32. Limp Bizkit
Three Dollar Bill, Y’all
[Flip Records; 1997]
Before they’d become the poster boys for record label excess Limp Bizkit were lean, mean and hungry as hell. Fred Durst, a hustler to the bone, had his band performing in
parking lots, paying radio stations to play debut album Three Dollar Bill, Y’all’s lead single (with a disclaimer of course, no payola here), and recording an irresistibly disrespectful cover of an 80s pop classic (“Faith”) that would, naturally, become their breakout hit. While never some Rakim level MC, Durst remains an underrated rapper whose enthusiasm and love of the game takes him places the conventionally skilled would never go.
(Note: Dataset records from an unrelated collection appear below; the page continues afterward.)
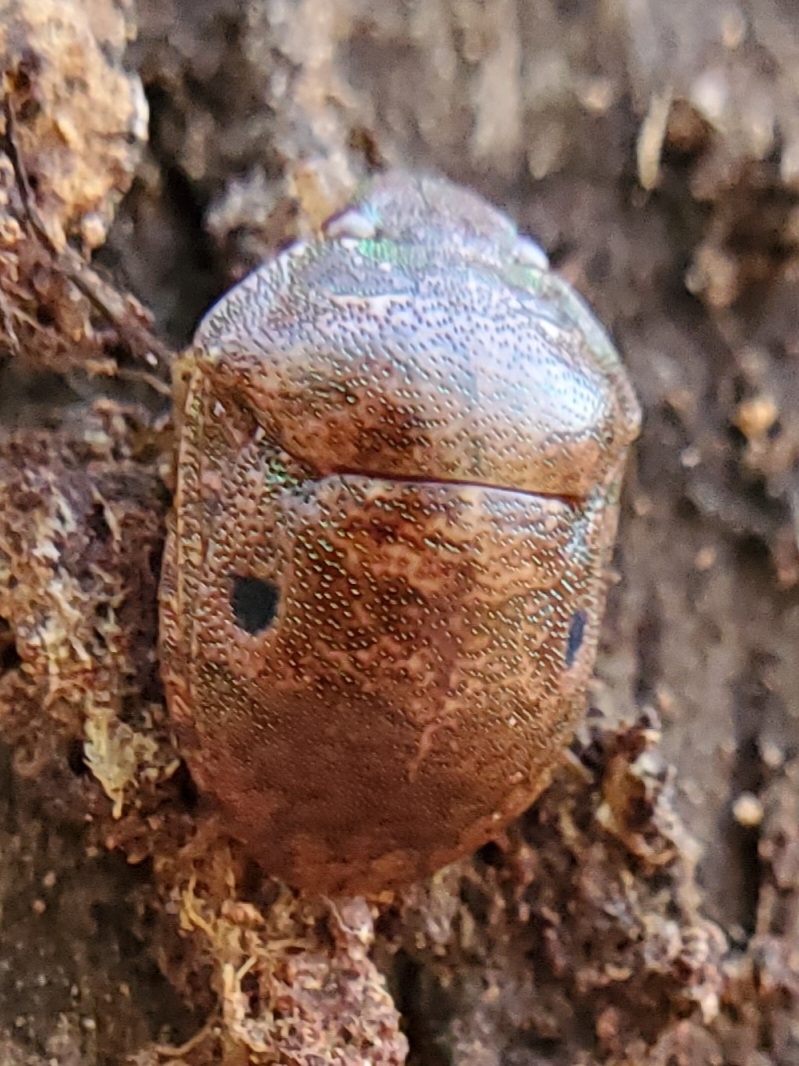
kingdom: Animalia
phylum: Arthropoda
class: Insecta
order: Hemiptera
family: Scutelleridae
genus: Diolcus
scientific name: Diolcus chrysorrhoeus
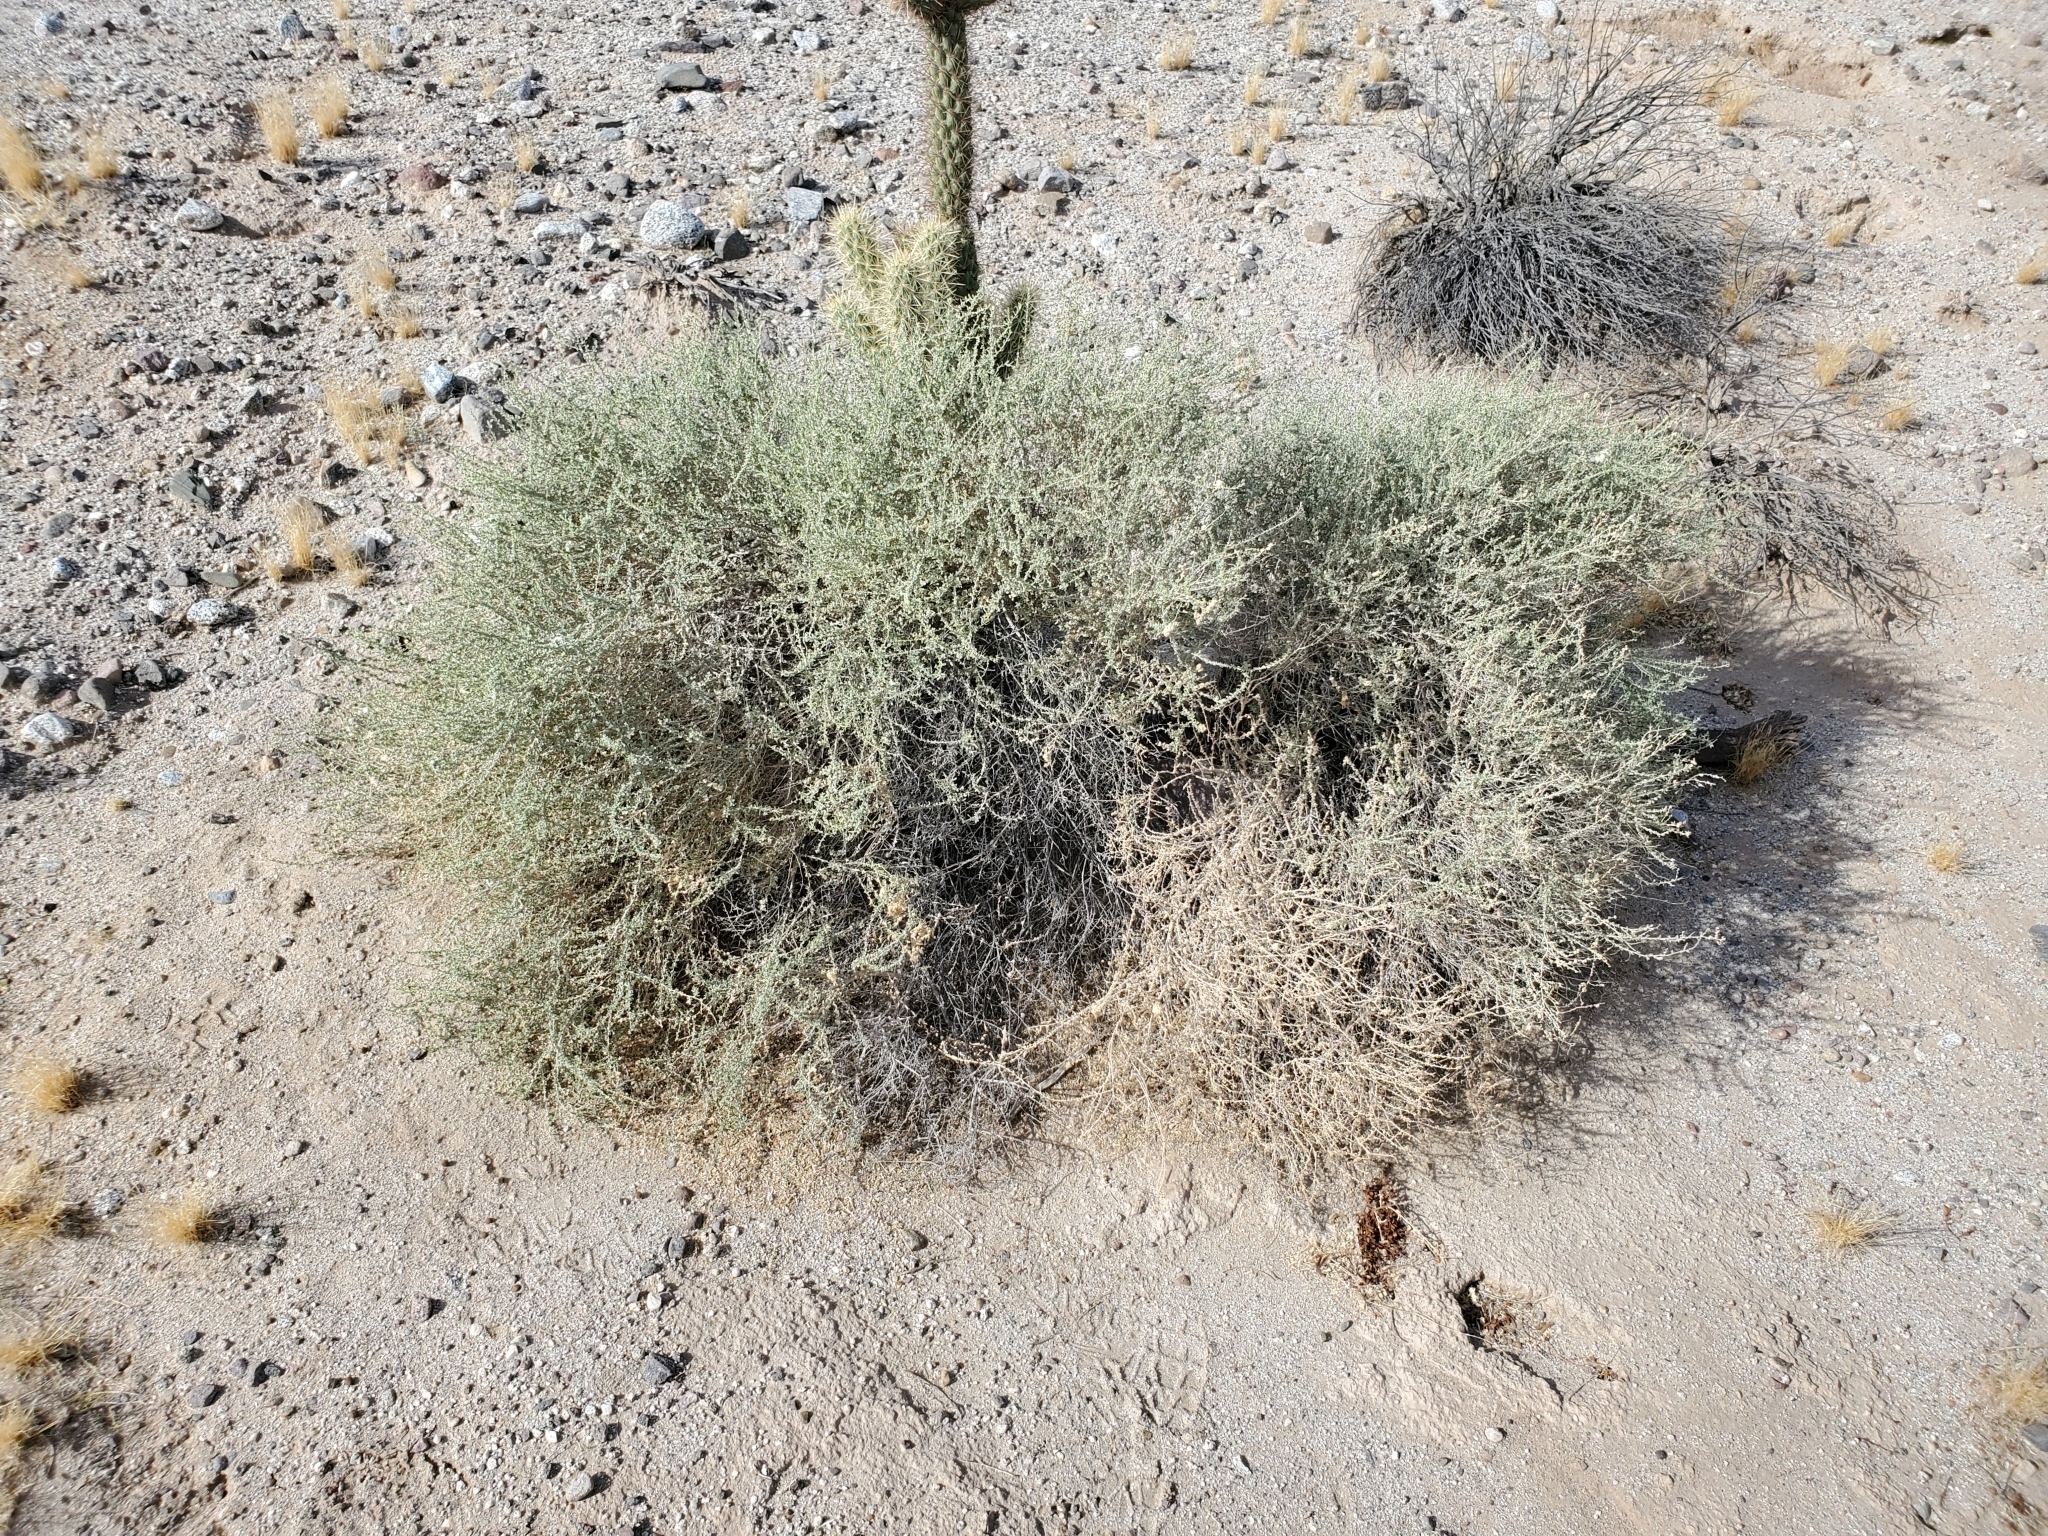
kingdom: Animalia
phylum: Arthropoda
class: Insecta
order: Diptera
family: Cecidomyiidae
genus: Asphondylia
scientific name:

The flows and layered cadences of “Stuck” aren’t the most original things ever but won’t be leaving your brain anytime soon while he attacks opener “Pollution” with a ravenously infectious energy. Meanwhile, guitarist Wes Borland has a ball finding clever ways of deconstructing the fretboard of a 7-string guitar. “Counterfeit”s big bounce riff is little more than a-tonal clunks and some touch harmonics while skilled flowing taps lace “Sour” and “Stalemate” with dense thickets of clean melody. Together, Durst and Borland strike a perfect yin-yang balance if said yin-yang is tattooed on a drunk Florida Man’s left bicep. When it was time to hit the road in support of Three Dollar Bill, Y’all the prospect of schlepping from one half empty club to another wasn’t very appealing to Freddy D. Instead he launched Ladies Night In Cambodia. Why is it “Ladies Night?” Chicks get in for free. The tour was a smash. “Faith” made MTV and soon Three Dollar Bill Y’all would be platinum. Clever guy, that Fred Durst.